En juillet 1795, alors que les députés de la Convention tentent de sortir à moindres frais de la Révolution, il publie une déclaration pour le moins maladroite : « Il faut rétablir ce gouvernement qui fut pendant quatorze siècles la gloire de la France et les délices des Français, qui avait fait de notre Patrie le plus florissant des États et de vous-mêmes le plus heureux des peuples... Cette antique et sage constitution dont la chute a entraîné votre perte, nous voulons lui rendre toute sa pureté ».
En prônant un retour pur et simple à l'Ancien Régime, Louis XVIII hérisse beaucoup de Français, y compris parmi les plus modestes, qui ont gagné, avec la Révolution, un supplément d'égalité civile et la fin des privilèges.
Il menace aussi tous les Français qui se sont enrichis grâce à l'acquisition de « biens nationaux » enlevés à l'Église. Au total pas moins de 100 000 foyers.

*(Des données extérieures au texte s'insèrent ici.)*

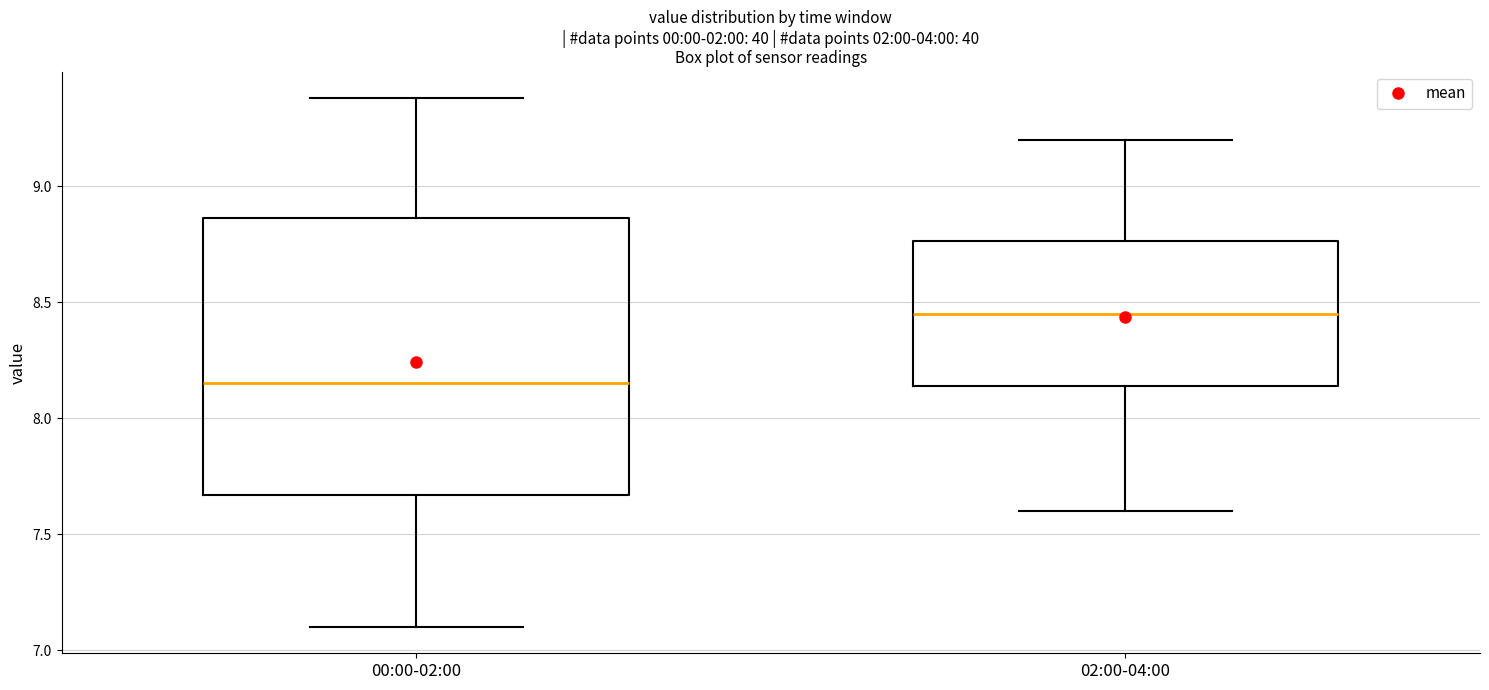

Reading left to right, transcribe this box plot: for each box, give where its median line is, the range the box spans, and where its two whiskers end, as read against the y-axis. The values are not printed on the chart, so give them approximately, as read against the axis.

00:00-02:00: median 8.15, box 7.65 to 8.85, whiskers 7.10 to 9.40
02:00-04:00: median 8.45, box 8.15 to 8.75, whiskers 7.60 to 9.20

Tous ces Français ne vont plus avoir d'autre but que de se prémunir contre le retour sur le trône de Louis XVIII. Ils vont soutenir pour cette raison la dictature de salut public de Napoléon Bonaparte, sous le nom de Consulat, puis l'établissement du consulat à vie.
Ils vont enfin donner à Bonaparte le titre d'empereur avec succession héréditaire pour éviter que sa mort ne ramène Louis XVIII.
Ce dernier accèdera au trône vingt ans plus tard, après l'effondrement de l'Empire, après avoir enfin renoncé au rétablissement de l'Ancien Régime.
Dès 1795, les rumeurs les plus folles ont couru sur l'enfant du Temple, conformément à une tradition bien établie quand un souverain disparaît dans des conditions troubles... Des auteurs en mal de scénario ont contesté la version officielle de la mort de Louis XVII et imaginé que le Dauphin avait pu s'enfuir et se faire remplacer en prison par un enfant anonyme. Des dizaines d'imposteurs ont prétendu alors être le Dauphin et revendiqué la succession de son malheureux père. Le plus célèbre est un Prussien nommé Naundorff dont les descendants perpétuent la revendication après avoir obtenu de la Hollande le droit de porter le nom de Bourbon !
Mais le cœur momifié de l'enfant ayant été par miracle conservé, grâce au médecin légiste Philippe-Jean Pelletan qui l'avait examiné, des experts ont pu l'authentifier en comparant son ADN (acide désoxyribonucléique) à celui de la reine Marie-Antoinette. Les conclusions de leurs recherches ont été présentées à la presse le 19 avril 2000 et exposées dans un livre de l'historien Philippe Delorme, Louis XVII, la vérité.
Depuis le 8 juin 2004, le coeur de l'enfant royal - Louis XVII pour les royalistes- est exposé dans l'ancienne nécropole royale de Saint-Denis. Sa dépouille, malgré les recherches entreprises au XIXe siècle, n'a par contre jamais pu être retrouvée.